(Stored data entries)

(begin)

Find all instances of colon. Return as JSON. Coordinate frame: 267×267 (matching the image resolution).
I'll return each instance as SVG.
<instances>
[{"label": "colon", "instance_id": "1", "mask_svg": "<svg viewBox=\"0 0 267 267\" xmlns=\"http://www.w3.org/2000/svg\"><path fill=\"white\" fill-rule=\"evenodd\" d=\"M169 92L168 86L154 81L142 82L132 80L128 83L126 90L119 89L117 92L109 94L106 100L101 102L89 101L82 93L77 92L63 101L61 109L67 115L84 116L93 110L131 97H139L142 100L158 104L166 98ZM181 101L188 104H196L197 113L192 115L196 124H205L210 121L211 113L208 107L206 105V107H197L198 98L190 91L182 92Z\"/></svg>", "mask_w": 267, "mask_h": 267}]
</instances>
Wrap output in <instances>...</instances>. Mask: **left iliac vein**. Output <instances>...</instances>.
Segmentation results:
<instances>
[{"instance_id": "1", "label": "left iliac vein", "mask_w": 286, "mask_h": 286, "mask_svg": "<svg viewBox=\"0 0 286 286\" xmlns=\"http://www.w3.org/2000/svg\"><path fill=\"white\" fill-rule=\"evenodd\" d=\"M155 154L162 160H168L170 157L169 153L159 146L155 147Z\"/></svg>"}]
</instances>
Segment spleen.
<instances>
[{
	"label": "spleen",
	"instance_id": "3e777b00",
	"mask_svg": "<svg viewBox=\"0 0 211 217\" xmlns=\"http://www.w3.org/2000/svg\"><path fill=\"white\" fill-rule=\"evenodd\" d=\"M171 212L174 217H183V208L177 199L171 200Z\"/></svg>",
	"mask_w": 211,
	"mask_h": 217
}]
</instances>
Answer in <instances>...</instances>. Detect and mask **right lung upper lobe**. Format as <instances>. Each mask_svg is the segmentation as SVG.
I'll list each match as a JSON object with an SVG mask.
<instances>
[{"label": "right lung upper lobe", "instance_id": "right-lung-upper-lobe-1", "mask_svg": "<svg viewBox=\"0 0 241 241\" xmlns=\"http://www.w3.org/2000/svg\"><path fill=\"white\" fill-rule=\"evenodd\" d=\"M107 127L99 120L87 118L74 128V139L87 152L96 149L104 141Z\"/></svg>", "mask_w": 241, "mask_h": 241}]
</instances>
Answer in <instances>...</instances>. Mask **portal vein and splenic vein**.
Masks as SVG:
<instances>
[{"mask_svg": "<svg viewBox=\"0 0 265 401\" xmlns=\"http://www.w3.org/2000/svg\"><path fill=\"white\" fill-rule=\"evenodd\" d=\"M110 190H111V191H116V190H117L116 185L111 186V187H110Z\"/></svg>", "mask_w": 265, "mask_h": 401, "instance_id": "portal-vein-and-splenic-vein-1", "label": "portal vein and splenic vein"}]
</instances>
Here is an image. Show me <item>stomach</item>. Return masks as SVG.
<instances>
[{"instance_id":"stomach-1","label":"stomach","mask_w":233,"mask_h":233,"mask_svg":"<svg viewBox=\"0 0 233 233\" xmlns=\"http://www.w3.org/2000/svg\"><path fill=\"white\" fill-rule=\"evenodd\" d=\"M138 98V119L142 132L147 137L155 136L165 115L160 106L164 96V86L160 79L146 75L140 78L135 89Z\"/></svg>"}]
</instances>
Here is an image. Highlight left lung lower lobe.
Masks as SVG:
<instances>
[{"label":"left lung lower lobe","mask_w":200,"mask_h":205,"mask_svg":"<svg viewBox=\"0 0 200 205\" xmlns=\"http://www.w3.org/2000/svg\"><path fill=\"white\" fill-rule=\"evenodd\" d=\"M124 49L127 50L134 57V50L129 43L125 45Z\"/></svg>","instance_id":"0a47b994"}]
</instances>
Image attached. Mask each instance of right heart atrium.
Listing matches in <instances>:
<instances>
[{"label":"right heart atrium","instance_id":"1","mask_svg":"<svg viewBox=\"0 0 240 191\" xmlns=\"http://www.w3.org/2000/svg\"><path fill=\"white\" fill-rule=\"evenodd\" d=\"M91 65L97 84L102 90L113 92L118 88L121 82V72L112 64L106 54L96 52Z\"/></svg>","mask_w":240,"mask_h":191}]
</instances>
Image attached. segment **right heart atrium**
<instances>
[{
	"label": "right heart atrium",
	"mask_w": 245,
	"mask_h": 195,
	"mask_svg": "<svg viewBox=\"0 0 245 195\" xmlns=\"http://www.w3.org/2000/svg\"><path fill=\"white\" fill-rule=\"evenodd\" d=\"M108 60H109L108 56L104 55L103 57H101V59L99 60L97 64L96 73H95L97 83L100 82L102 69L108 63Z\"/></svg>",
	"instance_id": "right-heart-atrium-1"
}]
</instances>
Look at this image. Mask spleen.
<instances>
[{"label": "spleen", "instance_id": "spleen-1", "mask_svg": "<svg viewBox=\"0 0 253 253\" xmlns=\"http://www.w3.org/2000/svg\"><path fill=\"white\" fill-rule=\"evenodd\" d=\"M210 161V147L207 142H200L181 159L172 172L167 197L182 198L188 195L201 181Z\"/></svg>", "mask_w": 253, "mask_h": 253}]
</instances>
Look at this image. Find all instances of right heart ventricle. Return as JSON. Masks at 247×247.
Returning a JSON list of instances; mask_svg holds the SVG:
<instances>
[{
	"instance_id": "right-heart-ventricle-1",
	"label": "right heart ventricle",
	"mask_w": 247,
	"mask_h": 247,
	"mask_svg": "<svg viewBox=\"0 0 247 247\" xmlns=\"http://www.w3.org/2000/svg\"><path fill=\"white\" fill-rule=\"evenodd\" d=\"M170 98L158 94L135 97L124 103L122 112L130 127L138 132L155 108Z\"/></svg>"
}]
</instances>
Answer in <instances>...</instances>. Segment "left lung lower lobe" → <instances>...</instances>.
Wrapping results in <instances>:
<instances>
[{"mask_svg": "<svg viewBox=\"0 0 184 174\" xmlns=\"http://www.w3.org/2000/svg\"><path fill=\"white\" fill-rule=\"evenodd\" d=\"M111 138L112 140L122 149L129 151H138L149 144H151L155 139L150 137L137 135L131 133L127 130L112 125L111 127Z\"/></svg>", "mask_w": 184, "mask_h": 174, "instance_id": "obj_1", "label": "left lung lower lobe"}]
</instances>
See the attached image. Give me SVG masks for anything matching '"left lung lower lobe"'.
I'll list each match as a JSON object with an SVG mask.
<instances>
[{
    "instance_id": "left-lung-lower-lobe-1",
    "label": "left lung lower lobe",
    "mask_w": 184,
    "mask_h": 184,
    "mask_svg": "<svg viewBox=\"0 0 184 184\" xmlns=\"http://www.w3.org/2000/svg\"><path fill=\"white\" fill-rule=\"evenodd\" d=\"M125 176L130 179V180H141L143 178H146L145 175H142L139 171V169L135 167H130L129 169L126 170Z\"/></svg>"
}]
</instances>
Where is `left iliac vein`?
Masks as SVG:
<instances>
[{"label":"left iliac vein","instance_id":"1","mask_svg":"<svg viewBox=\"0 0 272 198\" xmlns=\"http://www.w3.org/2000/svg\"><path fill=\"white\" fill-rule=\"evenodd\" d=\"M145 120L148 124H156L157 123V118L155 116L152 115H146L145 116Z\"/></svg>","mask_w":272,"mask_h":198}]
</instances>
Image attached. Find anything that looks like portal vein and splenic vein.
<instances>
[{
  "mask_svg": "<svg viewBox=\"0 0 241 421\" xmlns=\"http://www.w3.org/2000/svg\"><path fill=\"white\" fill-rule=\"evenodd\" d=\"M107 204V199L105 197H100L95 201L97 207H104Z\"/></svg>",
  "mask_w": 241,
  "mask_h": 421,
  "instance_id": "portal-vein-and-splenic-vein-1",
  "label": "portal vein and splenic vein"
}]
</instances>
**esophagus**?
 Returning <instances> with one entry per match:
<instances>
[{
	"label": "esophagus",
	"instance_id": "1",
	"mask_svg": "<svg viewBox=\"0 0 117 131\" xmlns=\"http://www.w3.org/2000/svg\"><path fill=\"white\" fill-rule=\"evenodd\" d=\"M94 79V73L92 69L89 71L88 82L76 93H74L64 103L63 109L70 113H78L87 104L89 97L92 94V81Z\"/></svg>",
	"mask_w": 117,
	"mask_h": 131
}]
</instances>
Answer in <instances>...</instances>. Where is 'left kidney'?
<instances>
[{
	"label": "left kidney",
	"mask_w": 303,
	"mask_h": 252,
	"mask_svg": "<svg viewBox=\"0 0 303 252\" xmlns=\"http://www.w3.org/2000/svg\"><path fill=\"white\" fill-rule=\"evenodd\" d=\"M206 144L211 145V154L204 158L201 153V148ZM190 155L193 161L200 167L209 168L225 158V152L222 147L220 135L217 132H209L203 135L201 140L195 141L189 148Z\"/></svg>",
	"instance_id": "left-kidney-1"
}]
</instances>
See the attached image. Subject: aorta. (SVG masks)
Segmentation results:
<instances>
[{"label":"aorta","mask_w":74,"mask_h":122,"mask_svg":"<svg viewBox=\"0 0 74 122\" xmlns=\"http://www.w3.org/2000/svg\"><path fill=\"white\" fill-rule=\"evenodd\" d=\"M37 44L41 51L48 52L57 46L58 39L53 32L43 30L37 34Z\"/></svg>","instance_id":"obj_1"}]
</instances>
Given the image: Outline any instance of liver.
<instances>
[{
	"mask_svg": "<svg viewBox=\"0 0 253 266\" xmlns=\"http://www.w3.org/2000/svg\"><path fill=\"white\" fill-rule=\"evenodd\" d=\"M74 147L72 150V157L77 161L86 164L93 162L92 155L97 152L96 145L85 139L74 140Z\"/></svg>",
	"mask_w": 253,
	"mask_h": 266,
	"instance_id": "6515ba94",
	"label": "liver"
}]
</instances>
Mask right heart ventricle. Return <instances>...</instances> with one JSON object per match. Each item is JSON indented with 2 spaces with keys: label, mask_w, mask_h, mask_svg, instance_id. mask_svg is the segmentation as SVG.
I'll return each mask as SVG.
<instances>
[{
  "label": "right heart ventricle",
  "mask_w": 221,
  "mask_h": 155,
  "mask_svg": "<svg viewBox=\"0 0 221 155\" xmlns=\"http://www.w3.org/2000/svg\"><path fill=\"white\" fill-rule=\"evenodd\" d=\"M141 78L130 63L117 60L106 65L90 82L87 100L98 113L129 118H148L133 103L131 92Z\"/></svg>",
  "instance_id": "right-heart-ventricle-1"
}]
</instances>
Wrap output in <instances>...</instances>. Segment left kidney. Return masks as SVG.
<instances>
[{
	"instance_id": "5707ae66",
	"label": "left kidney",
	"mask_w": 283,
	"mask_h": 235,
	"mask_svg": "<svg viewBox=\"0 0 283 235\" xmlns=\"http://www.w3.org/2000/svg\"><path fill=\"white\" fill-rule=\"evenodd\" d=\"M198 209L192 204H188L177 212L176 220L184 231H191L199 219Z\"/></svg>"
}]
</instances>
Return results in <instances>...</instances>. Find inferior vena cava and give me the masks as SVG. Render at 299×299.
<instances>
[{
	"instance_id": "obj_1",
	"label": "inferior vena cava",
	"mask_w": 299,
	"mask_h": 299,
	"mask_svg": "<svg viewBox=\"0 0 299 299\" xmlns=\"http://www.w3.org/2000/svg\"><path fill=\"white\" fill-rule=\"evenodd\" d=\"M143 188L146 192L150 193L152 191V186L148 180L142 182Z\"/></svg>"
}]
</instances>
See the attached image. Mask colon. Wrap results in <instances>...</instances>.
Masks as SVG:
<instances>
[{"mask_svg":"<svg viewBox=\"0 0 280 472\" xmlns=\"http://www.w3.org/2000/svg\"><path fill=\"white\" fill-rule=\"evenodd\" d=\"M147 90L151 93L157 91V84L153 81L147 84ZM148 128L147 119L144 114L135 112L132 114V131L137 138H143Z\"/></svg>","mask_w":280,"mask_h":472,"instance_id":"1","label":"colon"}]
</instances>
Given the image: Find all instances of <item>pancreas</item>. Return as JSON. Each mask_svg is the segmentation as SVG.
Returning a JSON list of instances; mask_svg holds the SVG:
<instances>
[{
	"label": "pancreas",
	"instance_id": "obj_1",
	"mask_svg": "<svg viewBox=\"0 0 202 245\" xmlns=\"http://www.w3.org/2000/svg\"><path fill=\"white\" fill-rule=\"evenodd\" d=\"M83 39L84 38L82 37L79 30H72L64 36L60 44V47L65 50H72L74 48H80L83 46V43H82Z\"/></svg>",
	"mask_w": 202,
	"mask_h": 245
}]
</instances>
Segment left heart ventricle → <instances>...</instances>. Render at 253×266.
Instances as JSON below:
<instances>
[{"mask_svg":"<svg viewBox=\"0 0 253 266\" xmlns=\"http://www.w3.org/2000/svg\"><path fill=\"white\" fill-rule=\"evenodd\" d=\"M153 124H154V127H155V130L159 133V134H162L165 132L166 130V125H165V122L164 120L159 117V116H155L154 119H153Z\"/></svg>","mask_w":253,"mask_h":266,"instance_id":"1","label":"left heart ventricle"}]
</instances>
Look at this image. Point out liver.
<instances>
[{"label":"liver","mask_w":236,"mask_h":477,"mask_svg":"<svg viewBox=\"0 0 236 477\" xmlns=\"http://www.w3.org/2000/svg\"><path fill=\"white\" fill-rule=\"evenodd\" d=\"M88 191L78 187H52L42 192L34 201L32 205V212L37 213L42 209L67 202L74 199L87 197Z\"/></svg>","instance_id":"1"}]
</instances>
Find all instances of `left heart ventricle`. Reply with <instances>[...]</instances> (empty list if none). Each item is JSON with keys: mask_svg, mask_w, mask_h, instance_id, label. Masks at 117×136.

(end)

## Written task
Pull out every line of the data above that contains the string "atrium", and copy each one in full.

## Reply
Image attached. Mask each instance of right heart atrium.
[{"label":"right heart atrium","instance_id":"1","mask_svg":"<svg viewBox=\"0 0 240 191\" xmlns=\"http://www.w3.org/2000/svg\"><path fill=\"white\" fill-rule=\"evenodd\" d=\"M91 65L97 84L102 90L113 92L118 88L121 82V72L112 64L106 54L96 52Z\"/></svg>","mask_w":240,"mask_h":191}]
Image attached. segment **right heart atrium**
	"label": "right heart atrium",
	"instance_id": "right-heart-atrium-1"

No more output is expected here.